* **Activity**
From the first line to the last, copy the material word for word; pictures stay out.

* **Exercise data**
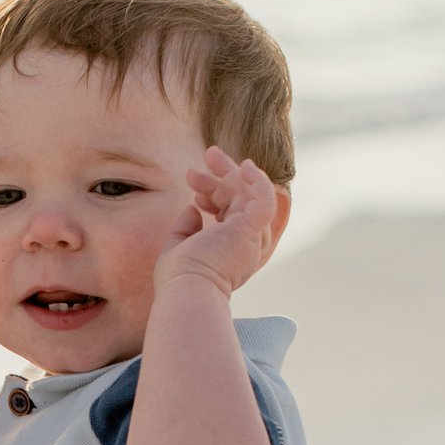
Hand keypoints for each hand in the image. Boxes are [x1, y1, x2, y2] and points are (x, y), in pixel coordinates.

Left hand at [152, 149, 281, 301]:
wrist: (187, 290)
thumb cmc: (180, 279)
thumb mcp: (179, 246)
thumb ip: (186, 228)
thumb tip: (191, 208)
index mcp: (231, 249)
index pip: (232, 212)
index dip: (216, 195)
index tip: (194, 190)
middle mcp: (246, 244)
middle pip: (241, 200)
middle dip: (221, 177)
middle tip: (202, 160)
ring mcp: (252, 237)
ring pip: (249, 194)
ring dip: (230, 171)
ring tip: (210, 153)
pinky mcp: (252, 230)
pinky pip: (265, 198)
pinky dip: (259, 180)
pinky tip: (245, 165)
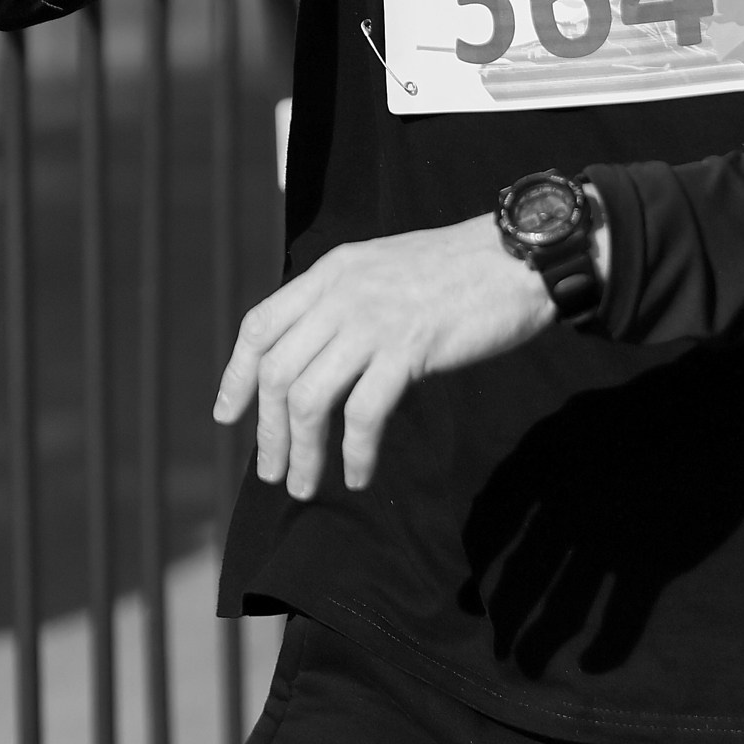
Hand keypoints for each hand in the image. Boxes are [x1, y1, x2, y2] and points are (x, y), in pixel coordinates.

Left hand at [213, 216, 554, 499]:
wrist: (515, 257)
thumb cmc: (457, 270)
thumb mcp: (382, 269)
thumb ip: (344, 301)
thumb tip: (315, 357)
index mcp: (331, 271)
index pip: (260, 324)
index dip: (236, 374)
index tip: (227, 415)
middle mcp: (341, 292)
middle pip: (278, 371)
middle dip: (268, 431)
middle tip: (273, 472)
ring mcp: (373, 320)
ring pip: (309, 398)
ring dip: (301, 452)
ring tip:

* **Problem solution**
Hand keypoints for each hand in the image. Boxes are [x1, y1, x2, y2] and points are (x, y), in pixel coordinates.

Left hand at [152, 149, 281, 301]:
wrist: (187, 290)
thumb cmc: (180, 279)
thumb mcp: (179, 246)
thumb ip: (186, 228)
thumb tip: (191, 208)
index mcp: (231, 249)
index pip: (232, 212)
index dip: (216, 195)
index tip: (194, 190)
middle mcp: (246, 244)
middle pip: (241, 200)
middle dip: (221, 177)
middle tip: (202, 160)
ring mcp: (252, 237)
ring pip: (249, 194)
ring dip: (230, 171)
ring tip: (210, 153)
pinky mcp: (252, 230)
pinky pip: (265, 198)
pinky dip: (259, 180)
pinky tip: (245, 165)
Hand keypoints for each hand in the image. Boxes are [x1, y1, x2, y2] and points are (x, y), in pixel coordinates.

Left hand at [213, 216, 554, 499]:
wrist: (515, 257)
thumb cmc: (457, 270)
thumb mcp: (382, 269)
thumb ip: (344, 301)
thumb tip: (315, 357)
index mcp: (331, 271)
index pip: (260, 324)
index dip: (236, 374)
index tip: (227, 415)
middle mcp: (341, 292)
middle pip: (278, 371)
middle dip: (268, 431)
middle tip: (273, 472)
ring mcp: (373, 320)
ring pip: (309, 398)
ring dip: (301, 452)
ring tip:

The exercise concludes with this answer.